Exercício curto 1
Reproduza o trecho do texto sobre a autonomia do Banco Central de "Não há respostas" a "voltar a discutir.".
Exercício curto 2
No texto sobre a autonomia do Banco Central, desde quando vai o período do Real que se propõe analisar?

Flavio Fligenspan (*)

O Congresso aprovou na última semana a autonomia do Banco Central (BC). A grande imprensa comemorou a notícia como um sinal de maturidade da economia e da sociedade brasileira, eis que nos “aproximamos” de um modelo em vigor em boa parte do mundo depois de uma discussão de mais de duas décadas no Brasil. Diz-se que agora o BC será imune a pressões políticas. Pergunto-me de quem ou do que o BC ficará autônomo depois da sanção presidencial; o que muda de relevante na operação do BC em relação ao passado recente; a autonomia traz vantagem para a sociedade; e, por fim e não menos importante, será o BC autônomo em relação a pressões do mercado financeiro?

Não há respostas técnicas, isentas de viés político, para estas perguntas. Defensores da autonomia responderão de forma diferente de seus críticos, mas não me parece que os argumentos, corroborados por exemplos e fatos, sejam definitivos a favor da autonomia. Para não retroceder muito no tempo, analisemos apenas o período do Real, desde a metade de 1994. Lembro de dois momentos que vale a pena voltar a discutir.

Registros extraídos
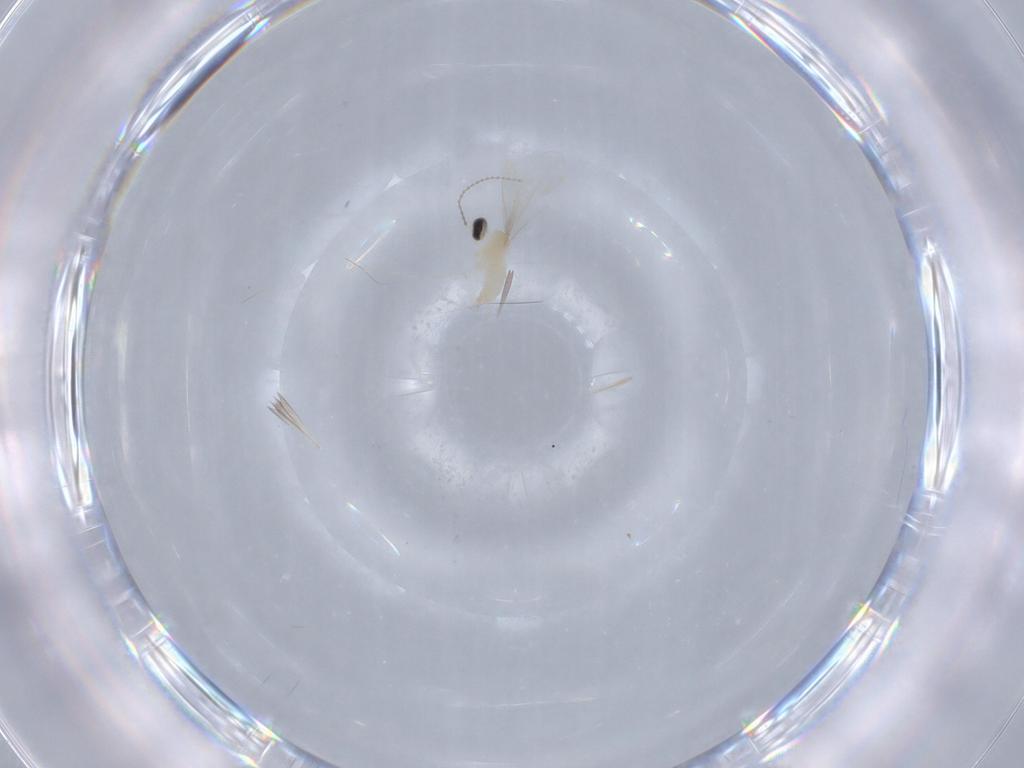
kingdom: Animalia
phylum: Arthropoda
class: Insecta
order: Diptera
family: Cecidomyiidae
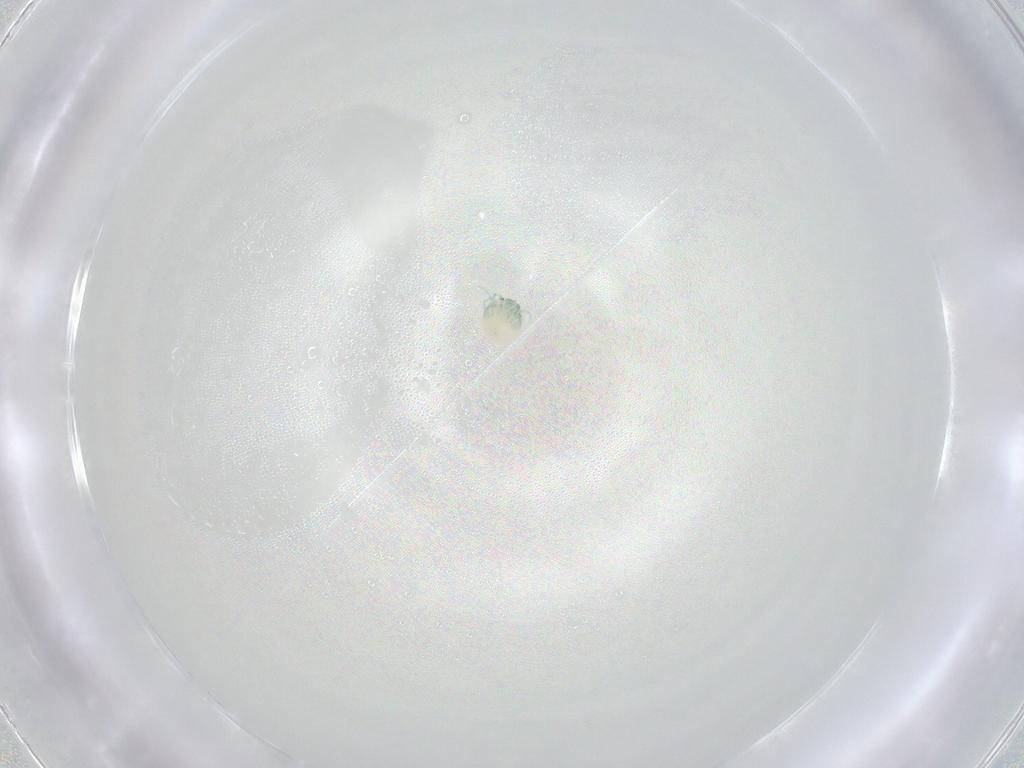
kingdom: Animalia
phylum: Arthropoda
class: Arachnida
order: Trombidiformes
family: Arrenuridae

Resolução 1
Não há respostas técnicas, isentas de viés político, para estas perguntas. Defensores da autonomia responderão de forma diferente de seus críticos, mas não me parece que os argumentos, corroborados por exemplos e fatos, sejam definitivos a favor da autonomia. Para não retroceder muito no tempo, analisemos apenas o período do Real, desde a metade de 1994. Lembro de dois momentos que vale a pena voltar a discutir.

Resolução 2
Desde a metade de 1994.